Leur histoire est digne d’un film tragi-comique. L’aventure artistique des cinq cinéastes amateurs de Chlef (Shortkanj) se termine dans une forêt en plein tournage. Arrêtés, placés en garde à vue, jugés et condamnés à deux mois de prison avec sursis pour un banal défaut d’autorisation de tournage, brisant ainsi leur rêve de jeunesse. 

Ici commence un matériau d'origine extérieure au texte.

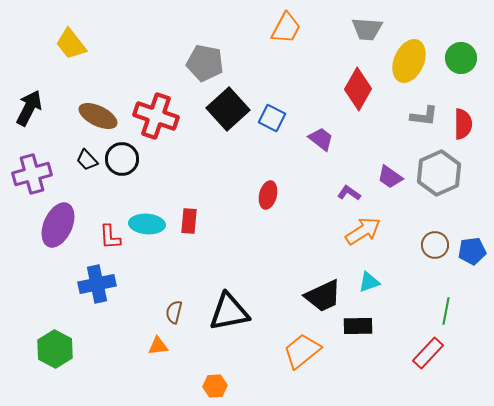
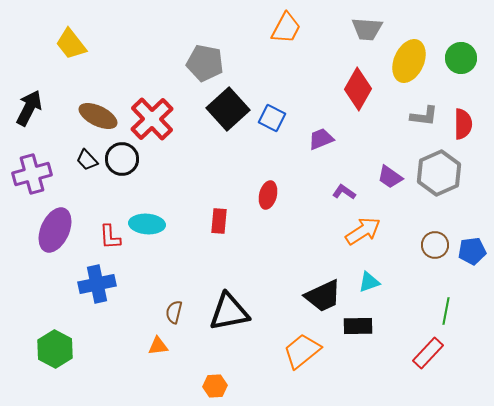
red cross at (156, 116): moved 4 px left, 3 px down; rotated 27 degrees clockwise
purple trapezoid at (321, 139): rotated 60 degrees counterclockwise
purple L-shape at (349, 193): moved 5 px left, 1 px up
red rectangle at (189, 221): moved 30 px right
purple ellipse at (58, 225): moved 3 px left, 5 px down
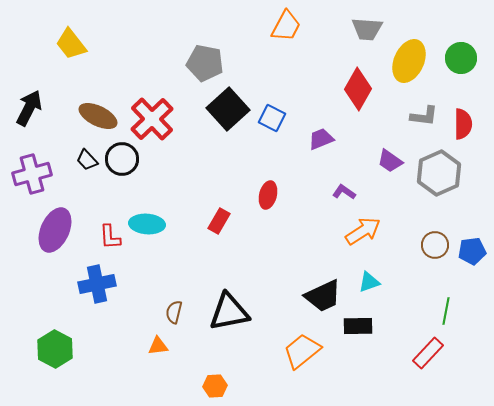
orange trapezoid at (286, 28): moved 2 px up
purple trapezoid at (390, 177): moved 16 px up
red rectangle at (219, 221): rotated 25 degrees clockwise
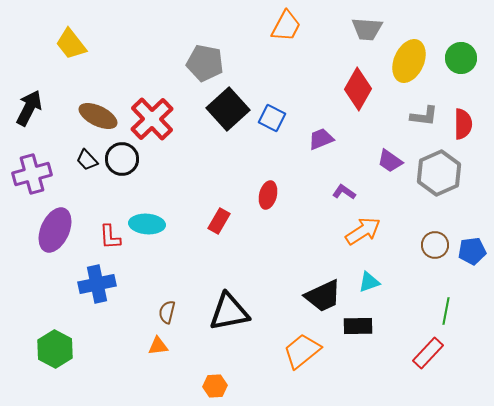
brown semicircle at (174, 312): moved 7 px left
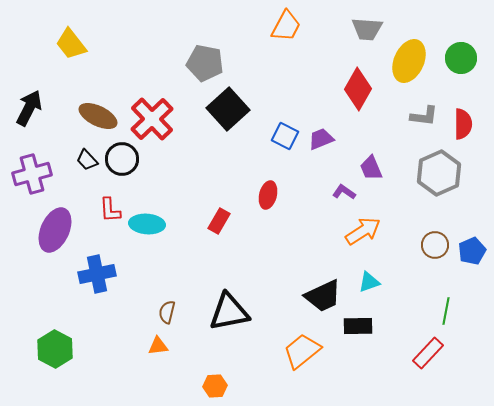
blue square at (272, 118): moved 13 px right, 18 px down
purple trapezoid at (390, 161): moved 19 px left, 7 px down; rotated 32 degrees clockwise
red L-shape at (110, 237): moved 27 px up
blue pentagon at (472, 251): rotated 16 degrees counterclockwise
blue cross at (97, 284): moved 10 px up
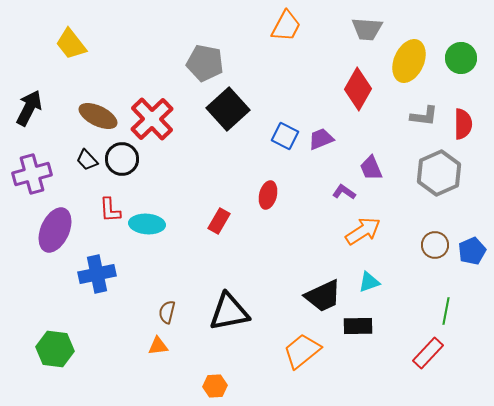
green hexagon at (55, 349): rotated 21 degrees counterclockwise
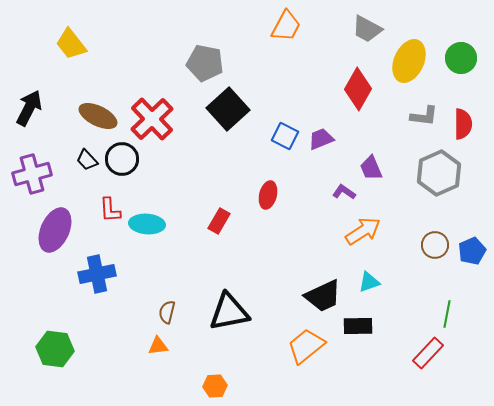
gray trapezoid at (367, 29): rotated 24 degrees clockwise
green line at (446, 311): moved 1 px right, 3 px down
orange trapezoid at (302, 351): moved 4 px right, 5 px up
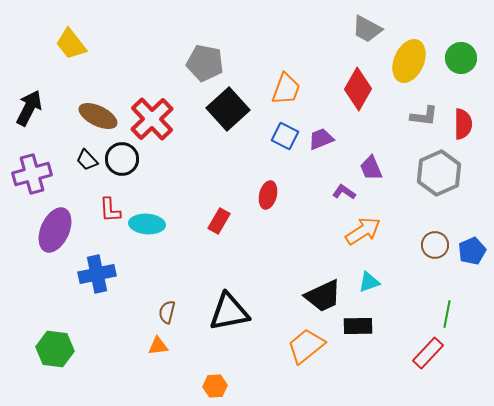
orange trapezoid at (286, 26): moved 63 px down; rotated 8 degrees counterclockwise
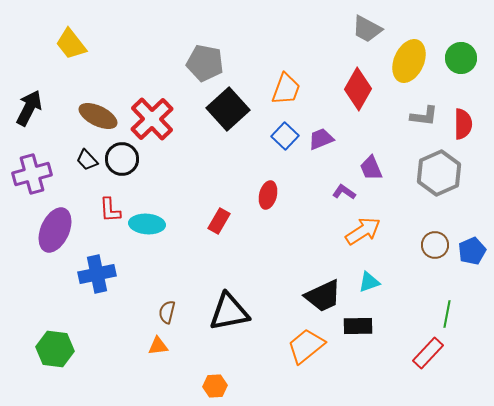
blue square at (285, 136): rotated 16 degrees clockwise
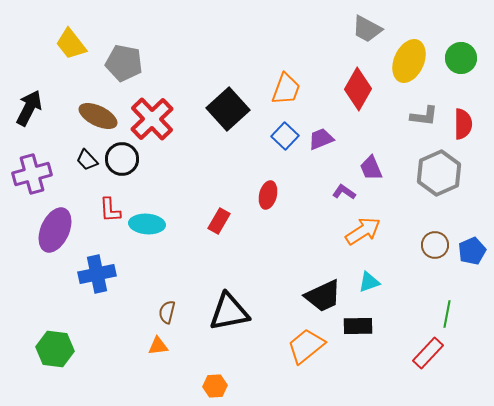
gray pentagon at (205, 63): moved 81 px left
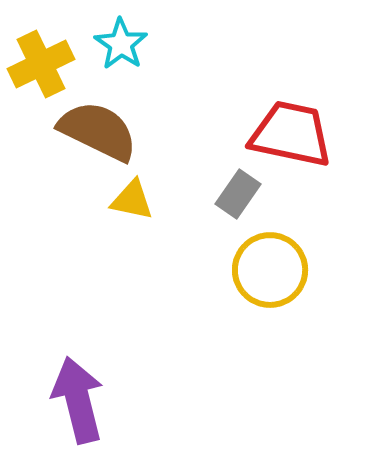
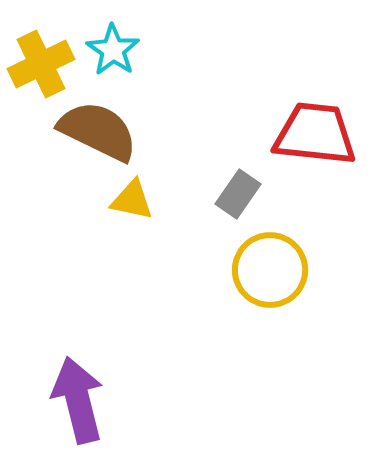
cyan star: moved 8 px left, 6 px down
red trapezoid: moved 24 px right; rotated 6 degrees counterclockwise
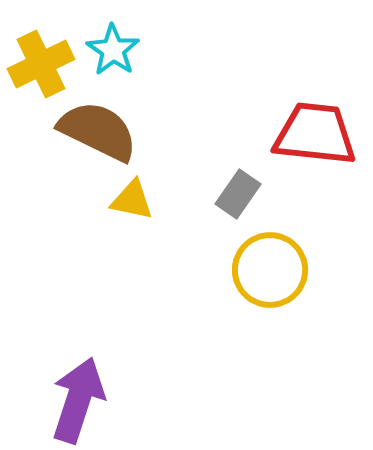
purple arrow: rotated 32 degrees clockwise
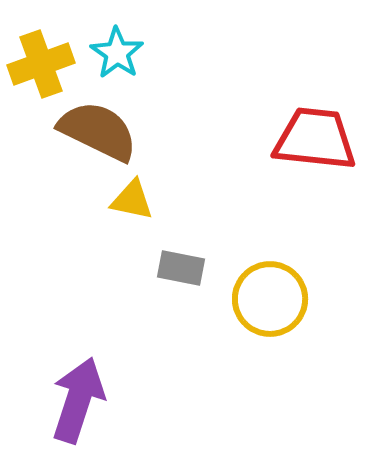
cyan star: moved 4 px right, 3 px down
yellow cross: rotated 6 degrees clockwise
red trapezoid: moved 5 px down
gray rectangle: moved 57 px left, 74 px down; rotated 66 degrees clockwise
yellow circle: moved 29 px down
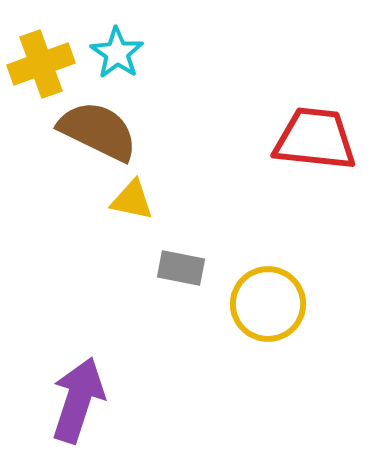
yellow circle: moved 2 px left, 5 px down
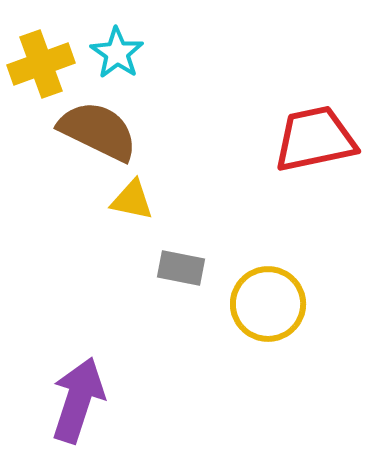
red trapezoid: rotated 18 degrees counterclockwise
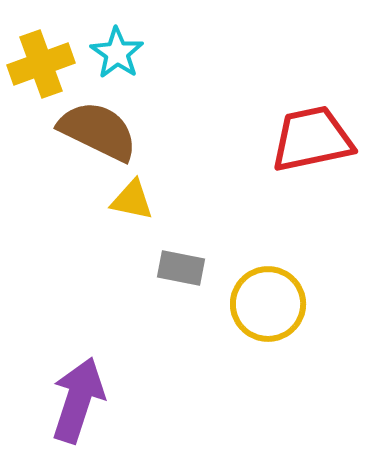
red trapezoid: moved 3 px left
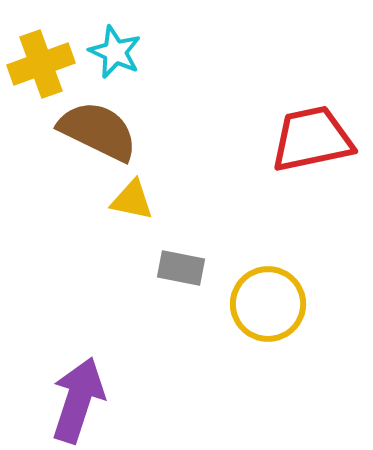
cyan star: moved 2 px left, 1 px up; rotated 10 degrees counterclockwise
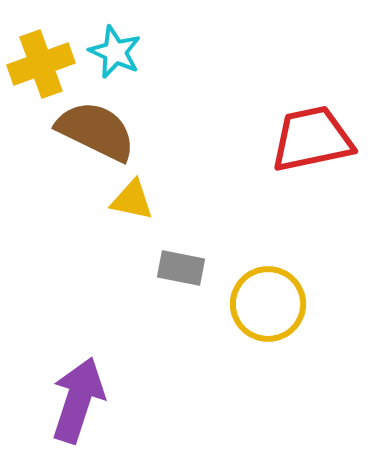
brown semicircle: moved 2 px left
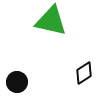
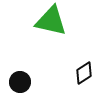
black circle: moved 3 px right
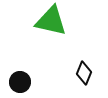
black diamond: rotated 35 degrees counterclockwise
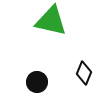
black circle: moved 17 px right
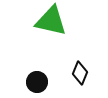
black diamond: moved 4 px left
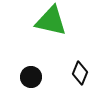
black circle: moved 6 px left, 5 px up
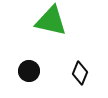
black circle: moved 2 px left, 6 px up
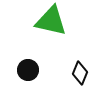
black circle: moved 1 px left, 1 px up
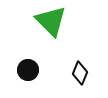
green triangle: rotated 32 degrees clockwise
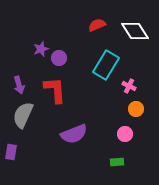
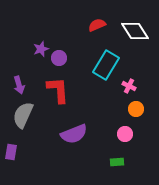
red L-shape: moved 3 px right
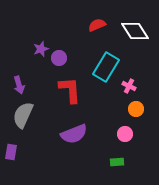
cyan rectangle: moved 2 px down
red L-shape: moved 12 px right
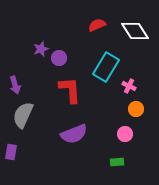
purple arrow: moved 4 px left
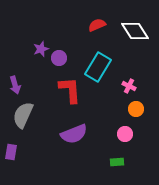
cyan rectangle: moved 8 px left
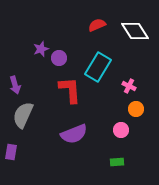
pink circle: moved 4 px left, 4 px up
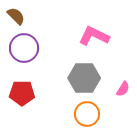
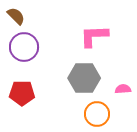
pink L-shape: rotated 28 degrees counterclockwise
purple circle: moved 1 px up
pink semicircle: rotated 126 degrees counterclockwise
orange circle: moved 10 px right
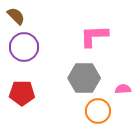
orange circle: moved 1 px right, 3 px up
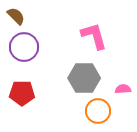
pink L-shape: rotated 76 degrees clockwise
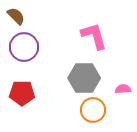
orange circle: moved 5 px left, 1 px up
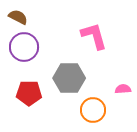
brown semicircle: moved 2 px right, 1 px down; rotated 18 degrees counterclockwise
gray hexagon: moved 15 px left
red pentagon: moved 7 px right
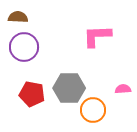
brown semicircle: rotated 24 degrees counterclockwise
pink L-shape: moved 3 px right; rotated 76 degrees counterclockwise
gray hexagon: moved 10 px down
red pentagon: moved 3 px right, 1 px down; rotated 10 degrees clockwise
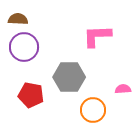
brown semicircle: moved 2 px down
gray hexagon: moved 11 px up
red pentagon: moved 1 px left, 1 px down
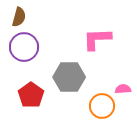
brown semicircle: moved 1 px right, 2 px up; rotated 102 degrees clockwise
pink L-shape: moved 3 px down
red pentagon: rotated 25 degrees clockwise
orange circle: moved 9 px right, 4 px up
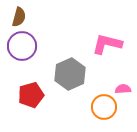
pink L-shape: moved 10 px right, 5 px down; rotated 16 degrees clockwise
purple circle: moved 2 px left, 1 px up
gray hexagon: moved 1 px right, 3 px up; rotated 24 degrees counterclockwise
red pentagon: rotated 20 degrees clockwise
orange circle: moved 2 px right, 1 px down
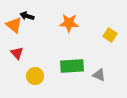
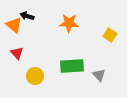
gray triangle: rotated 24 degrees clockwise
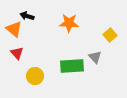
orange triangle: moved 4 px down
yellow square: rotated 16 degrees clockwise
gray triangle: moved 4 px left, 18 px up
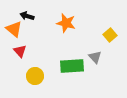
orange star: moved 3 px left; rotated 12 degrees clockwise
red triangle: moved 3 px right, 2 px up
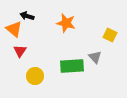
yellow square: rotated 24 degrees counterclockwise
red triangle: rotated 16 degrees clockwise
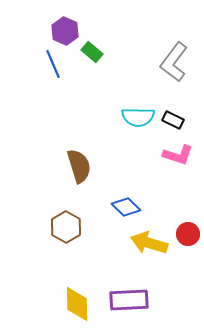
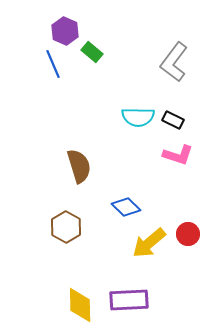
yellow arrow: rotated 57 degrees counterclockwise
yellow diamond: moved 3 px right, 1 px down
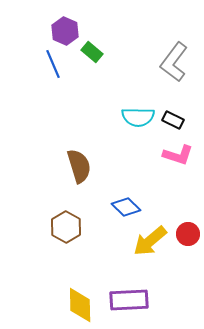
yellow arrow: moved 1 px right, 2 px up
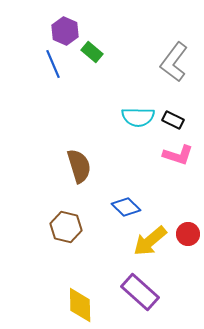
brown hexagon: rotated 16 degrees counterclockwise
purple rectangle: moved 11 px right, 8 px up; rotated 45 degrees clockwise
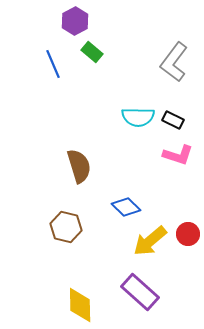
purple hexagon: moved 10 px right, 10 px up; rotated 8 degrees clockwise
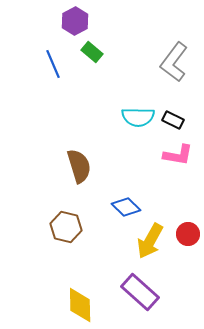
pink L-shape: rotated 8 degrees counterclockwise
yellow arrow: rotated 21 degrees counterclockwise
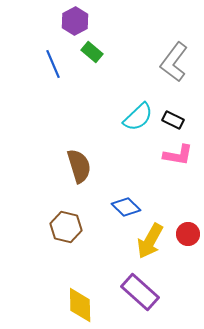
cyan semicircle: rotated 44 degrees counterclockwise
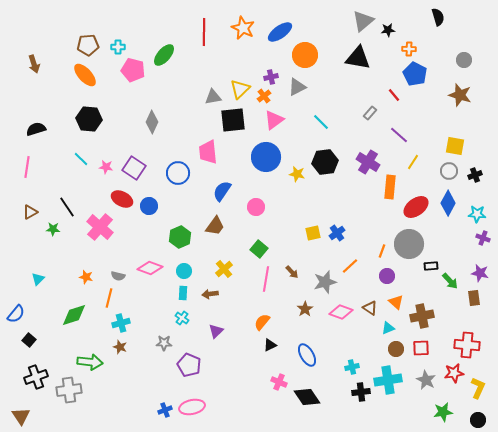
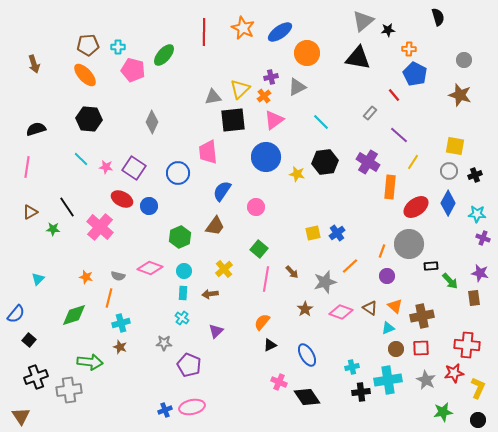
orange circle at (305, 55): moved 2 px right, 2 px up
orange triangle at (396, 302): moved 1 px left, 4 px down
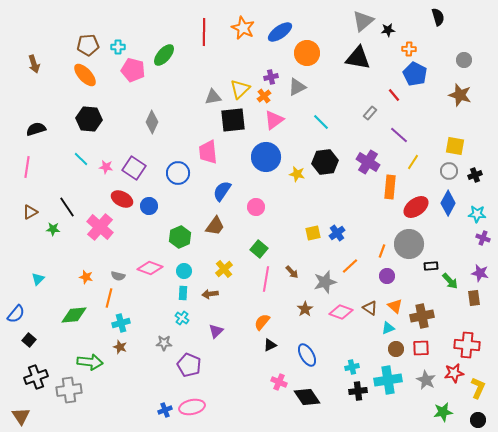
green diamond at (74, 315): rotated 12 degrees clockwise
black cross at (361, 392): moved 3 px left, 1 px up
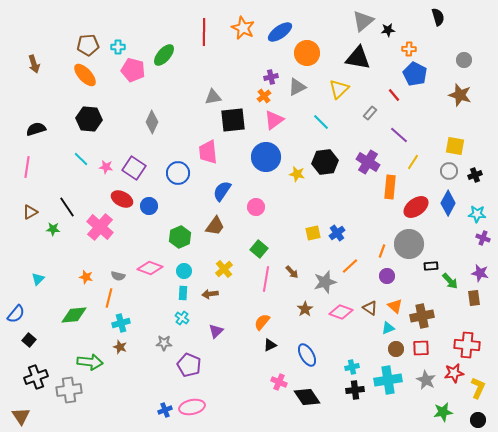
yellow triangle at (240, 89): moved 99 px right
black cross at (358, 391): moved 3 px left, 1 px up
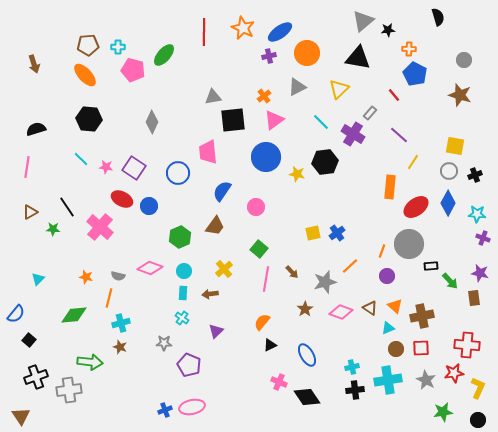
purple cross at (271, 77): moved 2 px left, 21 px up
purple cross at (368, 162): moved 15 px left, 28 px up
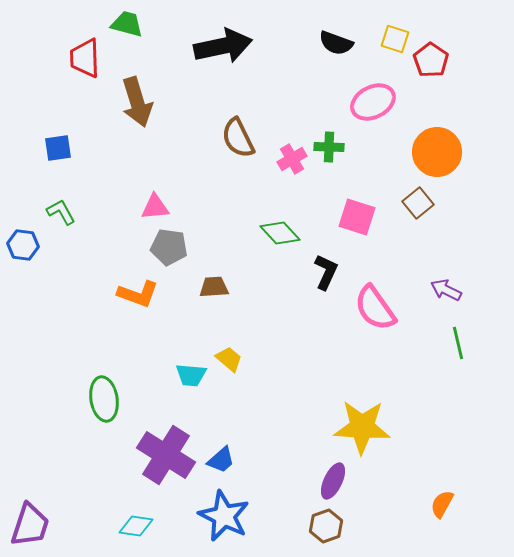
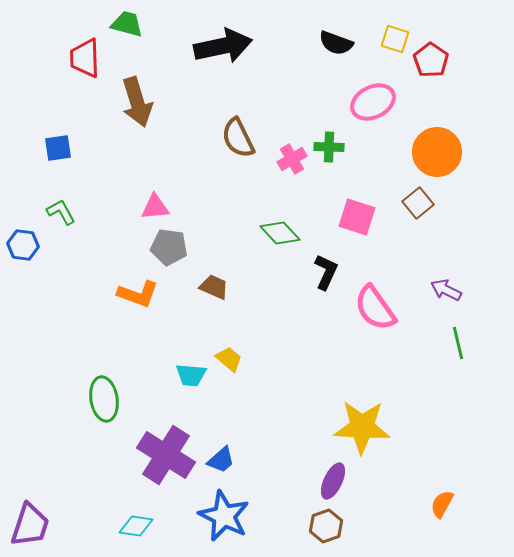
brown trapezoid: rotated 28 degrees clockwise
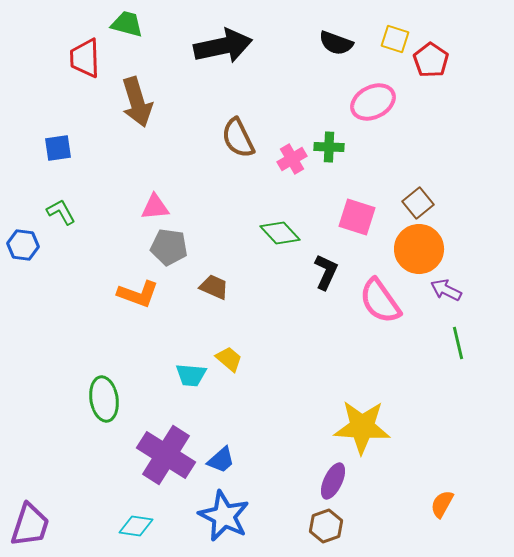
orange circle: moved 18 px left, 97 px down
pink semicircle: moved 5 px right, 7 px up
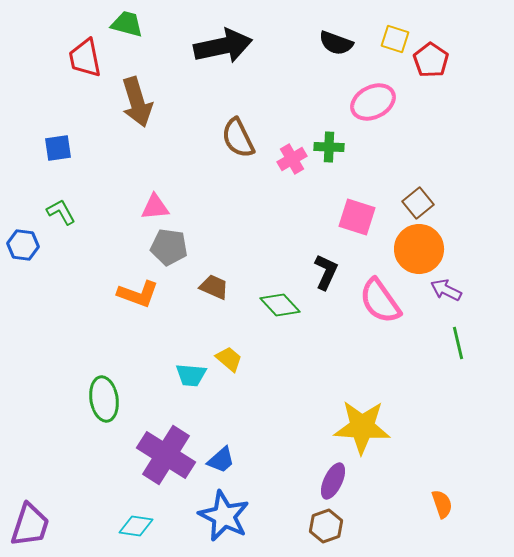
red trapezoid: rotated 9 degrees counterclockwise
green diamond: moved 72 px down
orange semicircle: rotated 132 degrees clockwise
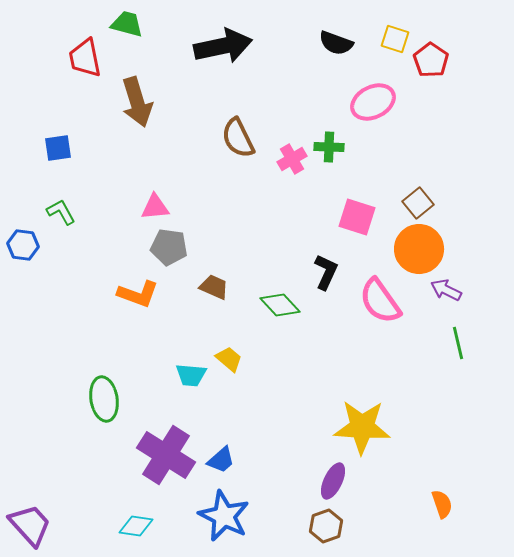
purple trapezoid: rotated 60 degrees counterclockwise
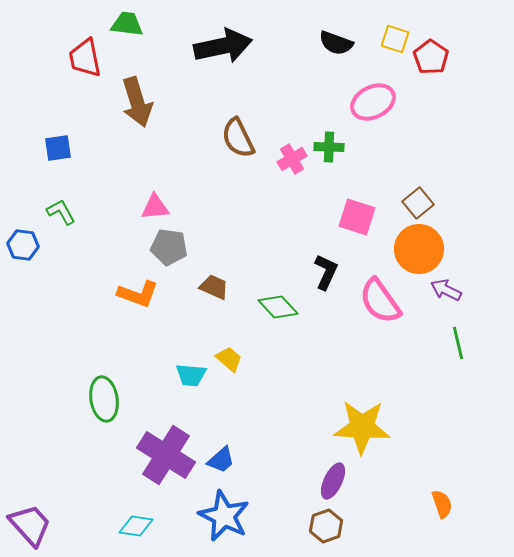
green trapezoid: rotated 8 degrees counterclockwise
red pentagon: moved 3 px up
green diamond: moved 2 px left, 2 px down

Ils sont cinq jeunes issus de la wilaya de Chlef. Il y a sept ans, ils décident, avec les moyens du bord, de former “Shortkanj”, un collectif qui publie des courts-métrages traitant de la politique, de la société et des galères de l’Algérien lambda. Pourtant, lors du tournage, il y a quelques jours, dans une forêt à Chlef, d’une série ramadanesque qu’ils préparaient depuis un an, leur matériel, leurs téléphones et leur voiture ont été saisis, et les cinq jeunes cinéastes interpellés et mis en garde à vue pendant cinq jours. 

Quelques jours plus tard, le lourd verdict tombe : ils écopent de deux mois de prison avec sursis assortis d’une amende pour chaque membre. Motif de la condamnation : tournage sans autorisation. En l’espace de quelques minutes, leur carrière et leur rêve sont brisés. Des années de labeur et de passion arrêtés en plein élan. Comment on est-on arrivé là ? A quoi obéit une décision aussi lourde ?

Il faut savoir que dans leurs vidéos, les membres de “Shortkanj” dénoncent les problèmes de corruption, de népotisme ou encore les pénuries que connaît l’Algérie à l’instar de celle de la semoule. D’ailleurs, leur compte Youtube compte actuellement près de 350 000 abonnés. Leur ton, sans concessions, fait mouche. La qualité de leur contenu et l’engagement de ces cinq jeunes, dont l’âge varie entre vingt-quatre et trente ans, parlent à la jeunesse ; les vidéos sont partagées, relayées, commentées. Leur impact est évident, et leur carrière était promise à un bel avenir.  

“Notre but était de faire connaître la culture algérienne” 
Dans une vidéo postée samedi dernier, intitulée « La fin », le groupe annonce mettre définitivement un terme à sa carrière. Yahnine Ziane, un de ses membres, explique : “On nous a saisi notre matériel, nos téléphones et notre voiture alors qu’on tournait notre série. On a délaissé nos études et nos carrières pour nous consacrer uniquement à cela. On a investi notre propre argent dans ce projet”. Et d’ajouter : “Depuis nos débuts, on réalise des courts-métrages. On a mis un point d’honneur à produire un contenu de qualité et familial. Pendant toutes ces années, l’unique raison qui nous a empêchés de flancher était votre soutien, vos commentaires et vos messages. Notre but était d’être reconnus et de faire connaître notre culture à l’échelle internationale.” 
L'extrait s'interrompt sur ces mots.